Project associated with the Golem Network tries to simulate the creation of life on earth

The decentralized computer network Golem has teamed up with the software company Alchemy for a program that explores the origins of life on earth.

The program, called LIFE @ Golem uses the computing power of Golem to recreate billions of chemical reactions and molecular bonds in order to keep track of how the first life forms on the planet might begin. By working with Allchemy, with no apparent connection to the developer of the Alchemy blockchain, Golem’s infrastructure enables the simulation of a much larger number of molecules.

“Although research in this area is decades old, it has never been done on a similar scale, powered by a state-of-the-art computerized synthesis engine deployed on a global platform like Golem.” said the project. “The algorithm will reveal synthetic pathways that could have made primitive metabolism and self-replication possible.”

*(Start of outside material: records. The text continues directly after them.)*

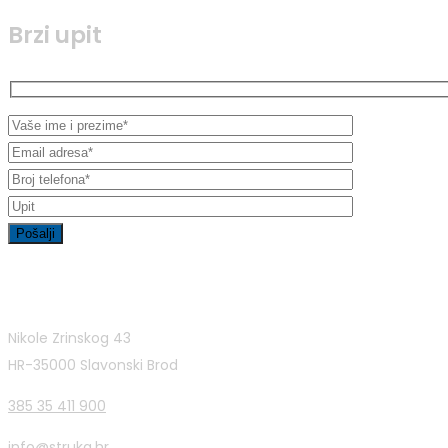
Brzi upit
Kontakt informacije
Nikole Zrinskog 43
HR-35000 Slavonski Brod
385 35 411 900
info@struka.hr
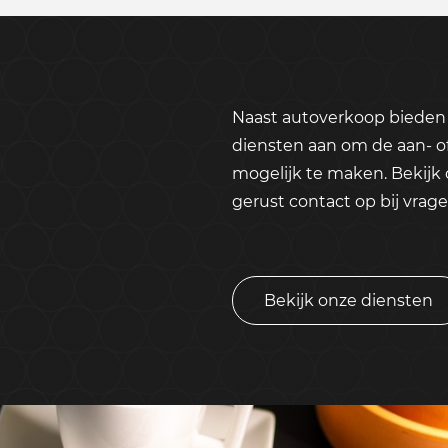
Naast autoverkoop bieden 
diensten aan om de aan- o
mogelijk te maken. Bekijk
gerust contact op bij vrage
Bekijk onze diensten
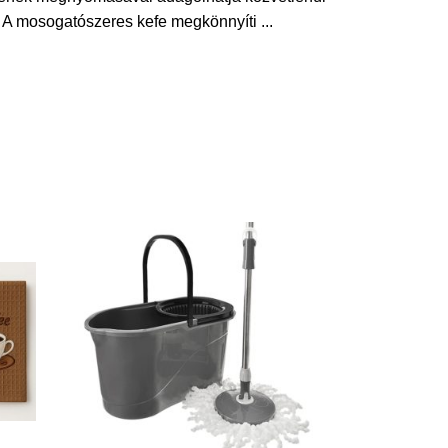
ol. A mosogatószeres kefe megkönnyíti
...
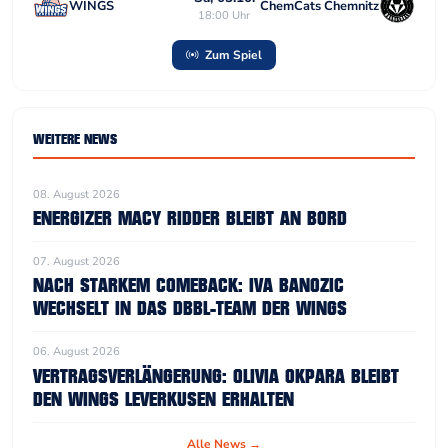
WINGS
ChemCats Chemnitz
18:00 Uhr
Zum Spiel
WEITERE NEWS
08. August 2026
ENERGIZER MACY RIDDER BLEIBT AN BORD
07. August 2026
NACH STARKEM COMEBACK: IVA BANOZIC
WECHSELT IN DAS DBBL-TEAM DER WINGS
06. August 2026
VERTRAGSVERLÄNGERUNG: OLIVIA OKPARA BLEIBT
DEN WINGS LEVERKUSEN ERHALTEN
Alle News →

Project associated with the Golem Network tries to simulate the creation of life on earth
Project associated with the Golem Network tries to simulate the creation of life on earth

The vast majority of scientists agree that after amino acids were joined together to form the first proteins in Earth’s primordial soup, it is believed that some of the earliest organisms were microbes that lived in the nearby ocean billions ago Years. The LIFE @ Golem algorithm implemented in the Golem infrastructure assumes a starting point of nine types of molecules, which supposedly include ammonia, water, nitrogen, methane, hydrocyanic acid, and sulfide, and rules to determine how long and under what conditions primitive life can arise.

According to the project team, they are approaching the tenth generation with around a billion molecules formed. The Golem Community’s Node Operators make calculations behind so many chemical reactions and conditions.

“The project shows the blockchain community that well-known partners in the life sciences industry such as Allchemy see practical potential in Golem and can demonstrate it using the protocol.” said Piotr Janiuk, founder and CEO of Golem Factory. “It creates a framework (or process) to connect the scientific institutions to the protocol almost upon request.”

Blockchain companies previously teamed up with science firms to simulate chemical reactions and model molecular structures. In the early stages of last year’s pandemic Bitfury contributed to Folding @ Home’s distributed computing efforts to better understand the structure of the COVID-19 virus.